Work instructions: Exact copies of all the lines below are required, with the pictures omitted.

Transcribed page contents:
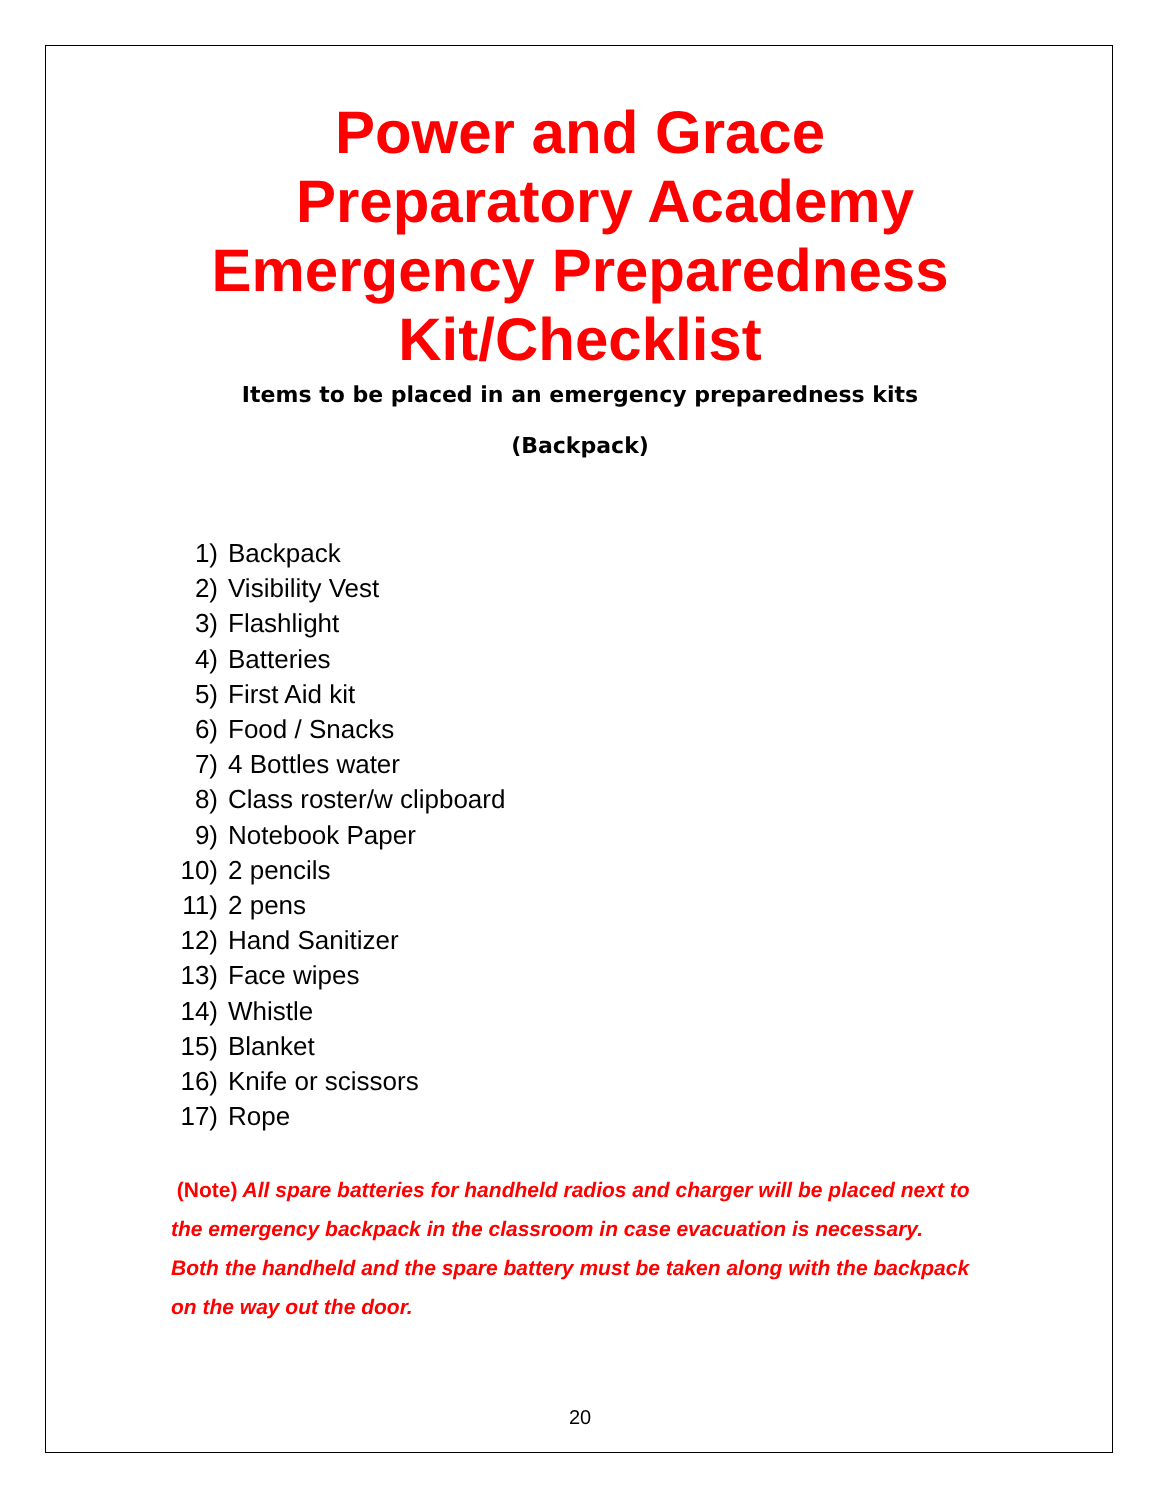Power and Grace
Preparatory Academy
Emergency Preparedness
Kit/Checklist
Items to be placed in an emergency preparedness kits
(Backpack)
1) Backpack
2) Visibility Vest
3) Flashlight
4) Batteries
5) First Aid kit
6) Food / Snacks
7) 4 Bottles water
8) Class roster/w clipboard
9) Notebook Paper
10) 2 pencils
11) 2 pens
12) Hand Sanitizer
13) Face wipes
14) Whistle
15) Blanket
16) Knife or scissors
17) Rope
(Note) All spare batteries for handheld radios and charger will be placed next to the emergency backpack in the classroom in case evacuation is necessary. Both the handheld and the spare battery must be taken along with the backpack on the way out the door.
20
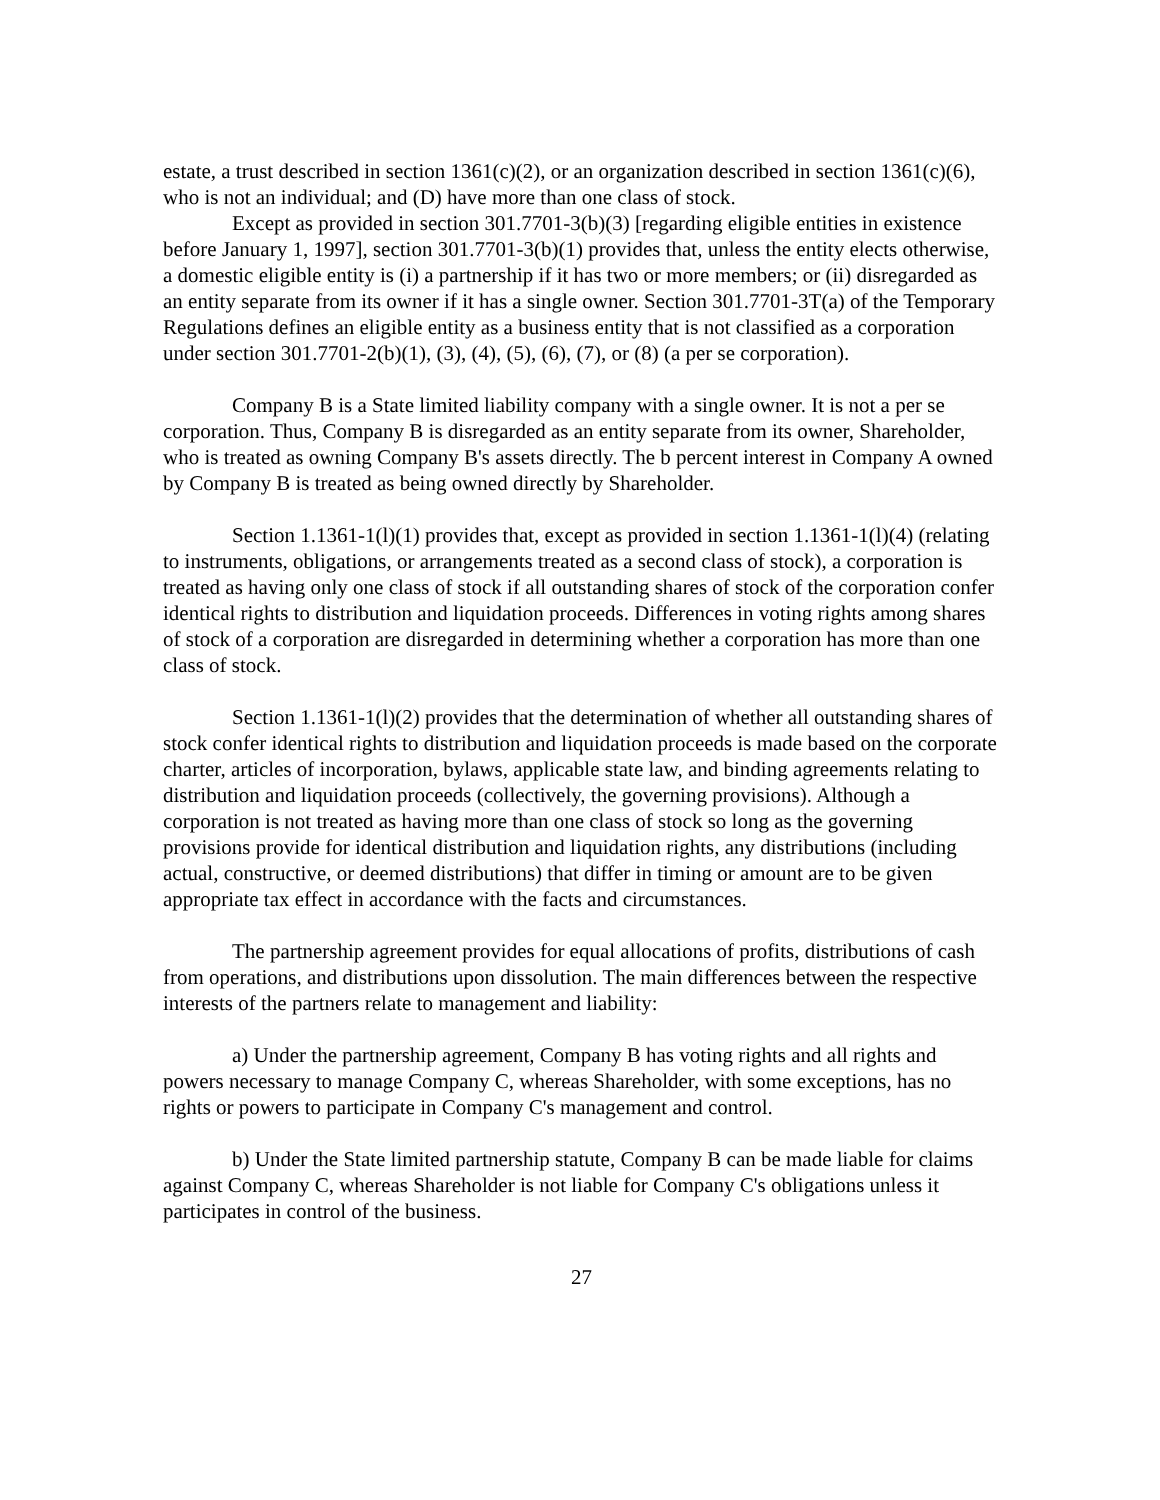estate, a trust described in section 1361(c)(2), or an organization described in section 1361(c)(6), who is not an individual; and (D) have more than one class of stock.
Except as provided in section 301.7701-3(b)(3) [regarding eligible entities in existence before January 1, 1997], section 301.7701-3(b)(1) provides that, unless the entity elects otherwise, a domestic eligible entity is (i) a partnership if it has two or more members; or (ii) disregarded as an entity separate from its owner if it has a single owner. Section 301.7701-3T(a) of the Temporary Regulations defines an eligible entity as a business entity that is not classified as a corporation under section 301.7701-2(b)(1), (3), (4), (5), (6), (7), or (8) (a per se corporation).
Company B is a State limited liability company with a single owner. It is not a per se corporation. Thus, Company B is disregarded as an entity separate from its owner, Shareholder, who is treated as owning Company B's assets directly. The b percent interest in Company A owned by Company B is treated as being owned directly by Shareholder.
Section 1.1361-1(l)(1) provides that, except as provided in section 1.1361-1(l)(4) (relating to instruments, obligations, or arrangements treated as a second class of stock), a corporation is treated as having only one class of stock if all outstanding shares of stock of the corporation confer identical rights to distribution and liquidation proceeds. Differences in voting rights among shares of stock of a corporation are disregarded in determining whether a corporation has more than one class of stock.
Section 1.1361-1(l)(2) provides that the determination of whether all outstanding shares of stock confer identical rights to distribution and liquidation proceeds is made based on the corporate charter, articles of incorporation, bylaws, applicable state law, and binding agreements relating to distribution and liquidation proceeds (collectively, the governing provisions). Although a corporation is not treated as having more than one class of stock so long as the governing provisions provide for identical distribution and liquidation rights, any distributions (including actual, constructive, or deemed distributions) that differ in timing or amount are to be given appropriate tax effect in accordance with the facts and circumstances.
The partnership agreement provides for equal allocations of profits, distributions of cash from operations, and distributions upon dissolution. The main differences between the respective interests of the partners relate to management and liability:
a) Under the partnership agreement, Company B has voting rights and all rights and powers necessary to manage Company C, whereas Shareholder, with some exceptions, has no rights or powers to participate in Company C's management and control.
b) Under the State limited partnership statute, Company B can be made liable for claims against Company C, whereas Shareholder is not liable for Company C's obligations unless it participates in control of the business.
27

Response for this exercise:
Power and Grace
Preparatory Academy
Emergency Preparedness
Kit/Checklist
Items to be placed in an emergency preparedness kits
(Backpack)
1) Backpack
2) Visibility Vest
3) Flashlight
4) Batteries
5) First Aid kit
6) Food / Snacks
7) 4 Bottles water
8) Class roster/w clipboard
9) Notebook Paper
10) 2 pencils
11) 2 pens
12) Hand Sanitizer
13) Face wipes
14) Whistle
15) Blanket
16) Knife or scissors
17) Rope
(Note) All spare batteries for handheld radios and charger will be placed next to the emergency backpack in the classroom in case evacuation is necessary. Both the handheld and the spare battery must be taken along with the backpack on the way out the door.
20
estate, a trust described in section 1361(c)(2), or an organization described in section 1361(c)(6), who is not an individual; and (D) have more than one class of stock.
Except as provided in section 301.7701-3(b)(3) [regarding eligible entities in existence before January 1, 1997], section 301.7701-3(b)(1) provides that, unless the entity elects otherwise, a domestic eligible entity is (i) a partnership if it has two or more members; or (ii) disregarded as an entity separate from its owner if it has a single owner. Section 301.7701-3T(a) of the Temporary Regulations defines an eligible entity as a business entity that is not classified as a corporation under section 301.7701-2(b)(1), (3), (4), (5), (6), (7), or (8) (a per se corporation).
Company B is a State limited liability company with a single owner. It is not a per se corporation. Thus, Company B is disregarded as an entity separate from its owner, Shareholder, who is treated as owning Company B's assets directly. The b percent interest in Company A owned by Company B is treated as being owned directly by Shareholder.
Section 1.1361-1(l)(1) provides that, except as provided in section 1.1361-1(l)(4) (relating to instruments, obligations, or arrangements treated as a second class of stock), a corporation is treated as having only one class of stock if all outstanding shares of stock of the corporation confer identical rights to distribution and liquidation proceeds. Differences in voting rights among shares of stock of a corporation are disregarded in determining whether a corporation has more than one class of stock.
Section 1.1361-1(l)(2) provides that the determination of whether all outstanding shares of stock confer identical rights to distribution and liquidation proceeds is made based on the corporate charter, articles of incorporation, bylaws, applicable state law, and binding agreements relating to distribution and liquidation proceeds (collectively, the governing provisions). Although a corporation is not treated as having more than one class of stock so long as the governing provisions provide for identical distribution and liquidation rights, any distributions (including actual, constructive, or deemed distributions) that differ in timing or amount are to be given appropriate tax effect in accordance with the facts and circumstances.
The partnership agreement provides for equal allocations of profits, distributions of cash from operations, and distributions upon dissolution. The main differences between the respective interests of the partners relate to management and liability:
a) Under the partnership agreement, Company B has voting rights and all rights and powers necessary to manage Company C, whereas Shareholder, with some exceptions, has no rights or powers to participate in Company C's management and control.
b) Under the State limited partnership statute, Company B can be made liable for claims against Company C, whereas Shareholder is not liable for Company C's obligations unless it participates in control of the business.
27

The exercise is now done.